- Provided material -

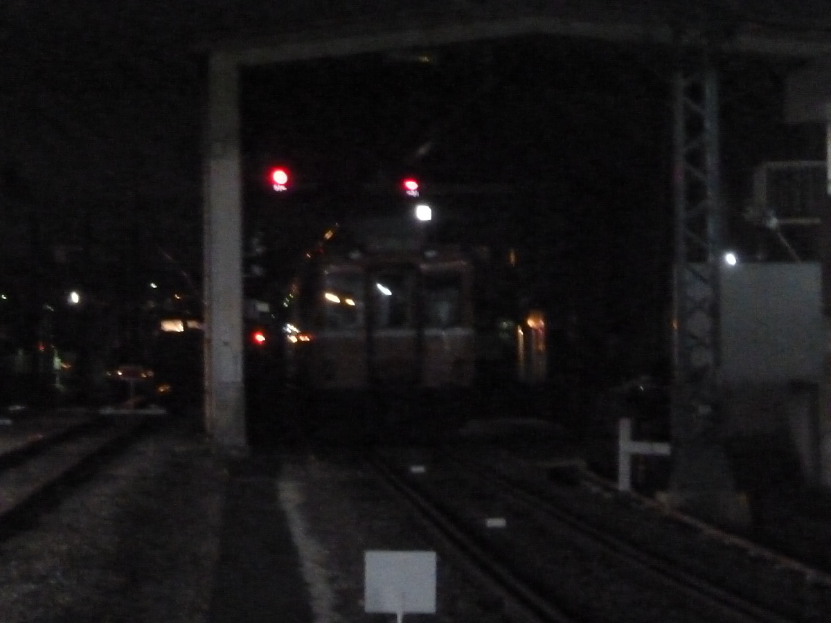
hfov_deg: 10.5
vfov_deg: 7.9
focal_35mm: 189
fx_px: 4537
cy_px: 312
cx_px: 416
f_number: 6.5
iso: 1600
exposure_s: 1/4
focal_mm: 20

- Problem statement -
Please reprint the whole listing exactly and omit its pictures.

- Your solution -
hfov_deg: 10.5
vfov_deg: 7.9
focal_35mm: 189
fx_px: 4537
cy_px: 312
cx_px: 416
f_number: 6.5
iso: 1600
exposure_s: 1/4
focal_mm: 20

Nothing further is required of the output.